GRAND RAPIDS, Mich. -- Nina Vanharn is as strong as the coffee she drinks.
"[My] coffee machine is what got me through half of my abusive lifestyle." Vanharn said. The abuse she speaks of is from her marriage. But when she went to her church for help, she says the response she got was that what she was experiencing was normal.
That's why Safe Haven Ministries is working with pastors to better recognize abuse.
"I think part of it is a denial that this is happening," said Vanharn.
She was forced into an an arranged marriage when she was 19. "Growing up in a really conservative Christian household, we believed that fathers would pick the spouses for their daughters," Vanharn said.
Her marriage eventually turned sour from both emotional and sexual abuse. "It was a lot of demeaning and putting down and criticizing," Vanharn said. "I was told how I was supposed to respond to things. I'd have to repeat it continuously until I got it right. It was my fault if he would get angry at me. That was my fault for making him angry, for not obeying well enough, or not speaking in the just the right tone of voice when making my requests."
One out of four women will experience domestic violence in her life. Safe Haven, a non-profit that provides shelter and services to abused women and children, is hoping to turn those numbers around by partnering with 100 local churches.
"Often times, domestic violence is silent in the churches," said Cindy Sielawa, executive director of Safe Haven Ministries. "Our victims will disclose to the clergy, and then where does it go from there?"
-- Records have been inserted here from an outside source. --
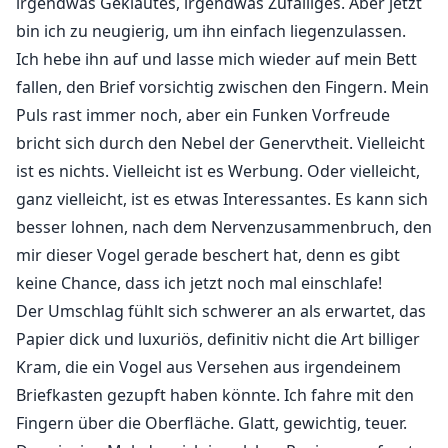
irgendwas Geklautes, irgendwas Zufälliges. Aber jetzt
bin ich zu neugierig, um ihn einfach liegenzulassen.
Ich hebe ihn auf und lasse mich wieder auf mein Bett
fallen, den Brief vorsichtig zwischen den Fingern. Mein
Puls rast immer noch, aber ein Funken Vorfreude
bricht sich durch den Nebel der Genervtheit. Vielleicht
ist es nichts. Vielleicht ist es Werbung. Oder vielleicht,
ganz vielleicht, ist es etwas Interessantes. Es kann sich
besser lohnen, nach dem Nervenzusammenbruch, den
mir dieser Vogel gerade beschert hat, denn es gibt
keine Chance, dass ich jetzt noch mal einschlafe!
Der Umschlag fühlt sich schwerer an als erwartet, das
Papier dick und luxuriös, definitiv nicht die Art billiger
Kram, die ein Vogel aus Versehen aus irgendeinem
Briefkasten gezupft haben könnte. Ich fahre mit den
Fingern über die Oberfläche. Glatt, gewichtig, teuer.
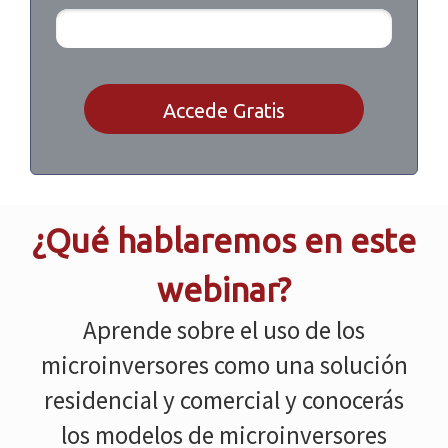
Accede Gratis
¿Qué hablaremos en este
webinar?
Aprende sobre el uso de los
microinversores como una solución
residencial y comercial y conocerás
los modelos de microinversores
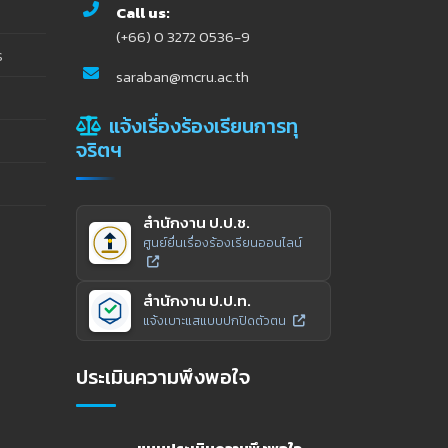
Call us:
(+66) 0 3272 0536-9
ร
saraban@mcru.ac.th
แจ้งเรื่องร้องเรียนการทุ
จริตฯ
สำนักงาน ป.ป.ช.
ศูนย์ยื่นเรื่องร้องเรียนออนไลน์
สำนักงาน ป.ป.ท.
แจ้งเบาะแสแบบปกปิดตัวตน
ประเมินความพึงพอใจ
Pastor Nicholas Hopkins of Shawnee Park Christian Reformed Church admits there's a certain denial when it comes to domestic violence. "We don’t like to think that domestic violence has a place in our faith community," he said. "We like to think that this would generally be a pretty safe place and for us to then look around and acknowledge the need because of the abuse. It’s really a hard thing for us to admit."
Now, Hopkins and Kenneth Elliott, pastor at Bethel Seventh Day Adventist Church, are hoping to stop violence before it starts.
Elliot says churches have been silent for far too long.
"Domestic violence is something that you know too often we want to sort of brush under or soften it down, but the reality is, it is real," Elliot said.
Hopkins still remembers the first time a woman came to him about the trauma she was experiencing. Unaware of how to handle the situation, Hopkins turned to Safe Haven for help. "I was thankful to have them as a resource," Hopkins said.
"The reality of life is that the pastors don’t have all the answers," Elliott said.
That's why Safe Haven is teaching pastors to recognize, respond and refer if violence is present.
It's an effort Vanharn is supporting, hoping others will be able to find their peaceful moment, maybe with a cup of coffee or good book.
It's important to note that Safe Haven serves all religions, not just Christians.
Plus, they're expanding, bringing their residential and non-residential programs under one roof. They've raised $2 million of the $4 million they need. They're hoping to break ground by March.